Après la Thaïlande, c'est au tour du Brésil de casser un brevet de la compagnie pharmaceutique Merck afin d'avoir recours à une version générique moins dispendieuse pour un médicament antisida.
Le président Luiz Inacio Lula da Silva a décrété, pour la première fois, la "licence obligatoire" d'un médicament.
La mesure suspend l'exclusivité du brevet du laboratoire Merck sur l'efavirenz, un médicament pour le sida utilisé par 75 000 malades, et autorise l'importation d'une version générique meilleure marché.
"Cette décision vaut pour ce médicament, et d'autres si nécessaires, car, entre le commerce et la santé, nous choisissons la santé", a averti le président Lula.
La décision est conforme aux accords internationaux sur les brevets, depuis la réunion de l'Organisation mondiale (OMC) du commerce à Doha, en 2002.
Les organisations non gouvernementales (ONG) liées au domaine médical ont applaudi la décision du gouvernement et elles espèrent que le Brésil servira d'exemple à ses voisins sud-américains. "Depuis que les licences obligatoires sont autorisées par l'OMC, peu de pays pauvres y ont recours, par peur de représailles", affirme Michel Lotrowska, représentant local de Médecins sans frontières (MSF).

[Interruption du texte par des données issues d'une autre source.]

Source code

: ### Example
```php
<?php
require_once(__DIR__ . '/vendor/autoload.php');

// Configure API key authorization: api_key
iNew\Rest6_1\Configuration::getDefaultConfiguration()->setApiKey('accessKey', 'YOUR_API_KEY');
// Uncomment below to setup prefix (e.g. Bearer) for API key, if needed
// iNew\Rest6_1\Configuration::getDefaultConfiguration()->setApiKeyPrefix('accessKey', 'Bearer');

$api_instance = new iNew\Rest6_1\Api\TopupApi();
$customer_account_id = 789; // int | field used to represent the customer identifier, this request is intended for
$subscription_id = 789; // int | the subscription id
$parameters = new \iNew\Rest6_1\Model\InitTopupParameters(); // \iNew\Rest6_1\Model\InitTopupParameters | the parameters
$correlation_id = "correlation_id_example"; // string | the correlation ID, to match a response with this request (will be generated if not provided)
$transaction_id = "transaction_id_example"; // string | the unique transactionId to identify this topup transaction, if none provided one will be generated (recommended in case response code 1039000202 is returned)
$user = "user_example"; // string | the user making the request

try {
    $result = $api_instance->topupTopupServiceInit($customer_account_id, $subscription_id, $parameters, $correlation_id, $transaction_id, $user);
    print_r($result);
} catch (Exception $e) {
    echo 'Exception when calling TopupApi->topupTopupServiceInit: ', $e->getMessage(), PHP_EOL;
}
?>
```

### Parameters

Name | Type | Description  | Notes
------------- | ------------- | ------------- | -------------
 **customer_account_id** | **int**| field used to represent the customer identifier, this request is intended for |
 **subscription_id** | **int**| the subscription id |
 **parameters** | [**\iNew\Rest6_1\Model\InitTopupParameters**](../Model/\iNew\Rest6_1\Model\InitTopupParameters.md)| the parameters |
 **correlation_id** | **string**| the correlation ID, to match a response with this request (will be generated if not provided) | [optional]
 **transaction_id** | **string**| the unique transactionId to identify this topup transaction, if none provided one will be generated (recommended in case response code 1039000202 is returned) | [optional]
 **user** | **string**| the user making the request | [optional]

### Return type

Le gouvernement brésilien réclamait une forte réduction au fabricant, qui leur fournissait la dose de 600 mg d'efavirenz à 1,59 dollar, alors que cette même dose est vendue 0,65 dollar à la Thaïlande. Merck a proposé des baisses qui sont passées de 2 % à 30 %, mais elles ont été jugées insuffisantes.
Une version générique, reconnue par l'Organisation mondiale de la santé, sera achetée de Inde 70 % moins cher. L'économie sera de 30 millions de dollars (22 millions d'euros) par an. Le Brésil versera à Merck, au titre du brevet, 1,5 % de ses dépenses en générique.

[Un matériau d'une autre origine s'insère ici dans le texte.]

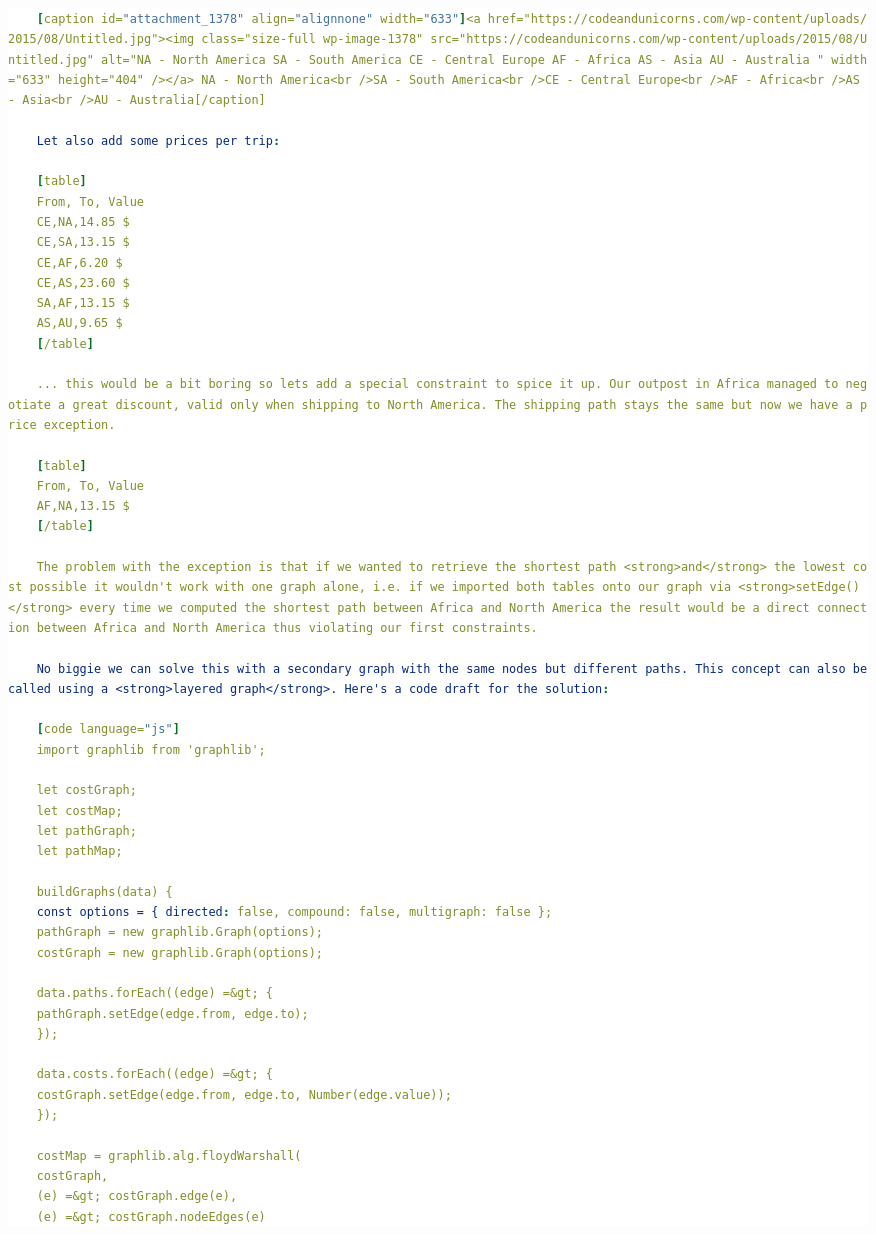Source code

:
 ```yaml
    [caption id="attachment_1378" align="alignnone" width="633"]<a href="https://codeandunicorns.com/wp-content/uploads/2015/08/Untitled.jpg"><img class="size-full wp-image-1378" src="https://codeandunicorns.com/wp-content/uploads/2015/08/Untitled.jpg" alt="NA - North America SA - South America CE - Central Europe AF - Africa AS - Asia AU - Australia " width="633" height="404" /></a> NA - North America<br />SA - South America<br />CE - Central Europe<br />AF - Africa<br />AS - Asia<br />AU - Australia[/caption]
    
    Let also add some prices per trip:
    
    [table]
    From, To, Value
    CE,NA,14.85 $
    CE,SA,13.15 $
    CE,AF,6.20 $
    CE,AS,23.60 $
    SA,AF,13.15 $
    AS,AU,9.65 $
    [/table]
    
    ... this would be a bit boring so lets add a special constraint to spice it up. Our outpost in Africa managed to negotiate a great discount, valid only when shipping to North America. The shipping path stays the same but now we have a price exception.
    
    [table]
    From, To, Value
    AF,NA,13.15 $
    [/table]
    
    The problem with the exception is that if we wanted to retrieve the shortest path <strong>and</strong> the lowest cost possible it wouldn't work with one graph alone, i.e. if we imported both tables onto our graph via <strong>setEdge()</strong> every time we computed the shortest path between Africa and North America the result would be a direct connection between Africa and North America thus violating our first constraints.
    
    No biggie we can solve this with a secondary graph with the same nodes but different paths. This concept can also be called using a <strong>layered graph</strong>. Here's a code draft for the solution:
    
    [code language="js"]
    import graphlib from 'graphlib';
    
    let costGraph;
    let costMap;
    let pathGraph;
    let pathMap;
    
    buildGraphs(data) {
    const options = { directed: false, compound: false, multigraph: false };
    pathGraph = new graphlib.Graph(options);
    costGraph = new graphlib.Graph(options);
    
    data.paths.forEach((edge) =&gt; {
    pathGraph.setEdge(edge.from, edge.to);
    });
    
    data.costs.forEach((edge) =&gt; {
    costGraph.setEdge(edge.from, edge.to, Number(edge.value));
    });
    
    costMap = graphlib.alg.floydWarshall(
    costGraph,
    (e) =&gt; costGraph.edge(e),
    (e) =&gt; costGraph.nodeEdges(e)
```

"Cette somme est trop faible pour compenser nos gros investissements de recherche", a commenté la direction brésilienne de Merck.
Le Brésil, qui assure la gratuité du traitement à 200 000 malades du sida, se bat depuis des années avec les laboratoires étrangers pour obtenir des tarifs qui tiennent compte de ses moyens de pays en voie de développement.

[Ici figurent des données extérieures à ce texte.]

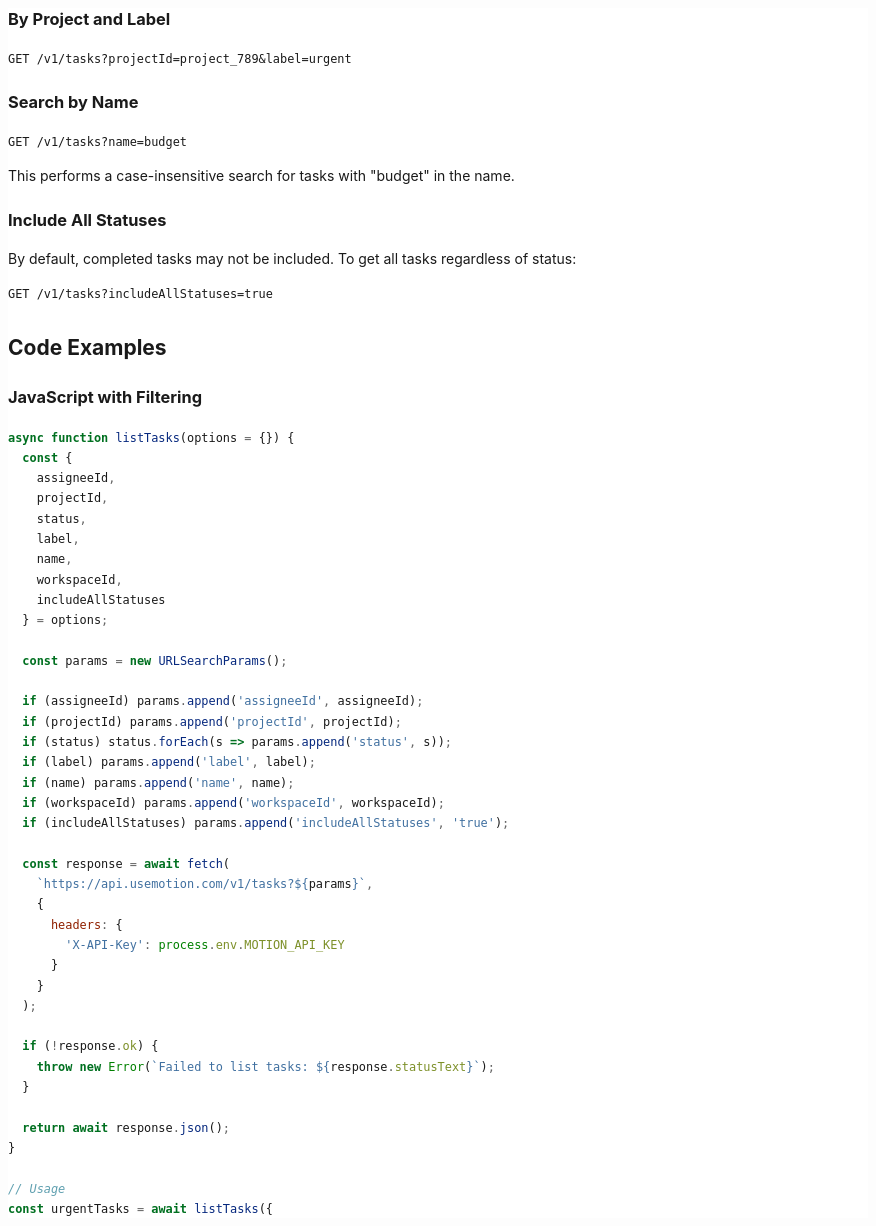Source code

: ### By Project and Label

```
GET /v1/tasks?projectId=project_789&label=urgent
```

### Search by Name

```
GET /v1/tasks?name=budget
```

This performs a case-insensitive search for tasks with "budget" in the name.

### Include All Statuses

By default, completed tasks may not be included. To get all tasks regardless of status:

```
GET /v1/tasks?includeAllStatuses=true
```

## Code Examples

### JavaScript with Filtering

```javascript
async function listTasks(options = {}) {
  const {
    assigneeId,
    projectId,
    status,
    label,
    name,
    workspaceId,
    includeAllStatuses
  } = options;

  const params = new URLSearchParams();
  
  if (assigneeId) params.append('assigneeId', assigneeId);
  if (projectId) params.append('projectId', projectId);
  if (status) status.forEach(s => params.append('status', s));
  if (label) params.append('label', label);
  if (name) params.append('name', name);
  if (workspaceId) params.append('workspaceId', workspaceId);
  if (includeAllStatuses) params.append('includeAllStatuses', 'true');

  const response = await fetch(
    `https://api.usemotion.com/v1/tasks?${params}`,
    {
      headers: {
        'X-API-Key': process.env.MOTION_API_KEY
      }
    }
  );

  if (!response.ok) {
    throw new Error(`Failed to list tasks: ${response.statusText}`);
  }

  return await response.json();
}

// Usage
const urgentTasks = await listTasks({
```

En 2001, le laboratoire Roche avait accepté de baisser de 40 % le prix du Nelfavir et en 2005 Abott a réduit le prix du Kaletra.
Plusieurs pays du monde ont adopté des lois pour contourner les brevets. Dans certains cas, un gouvernement peut édicter une «licence obligatoire» forçant une entreprise à en laisser d'autres utiliser son invention, contre rémunération. Les règles internationales de l'Organisation mondiale du commerce ont entériné ce fait.
L'Italie qui a aussi émis récemment deux licences obligatoires contre Merck a accusé le fabriquant de pratiques anticoncurrentielles, et ce sont les autorités antitrust qui ont imposé cette mesure.
Dans d'autres cas, la santé publique ou la sécurité nationale sont invoquées.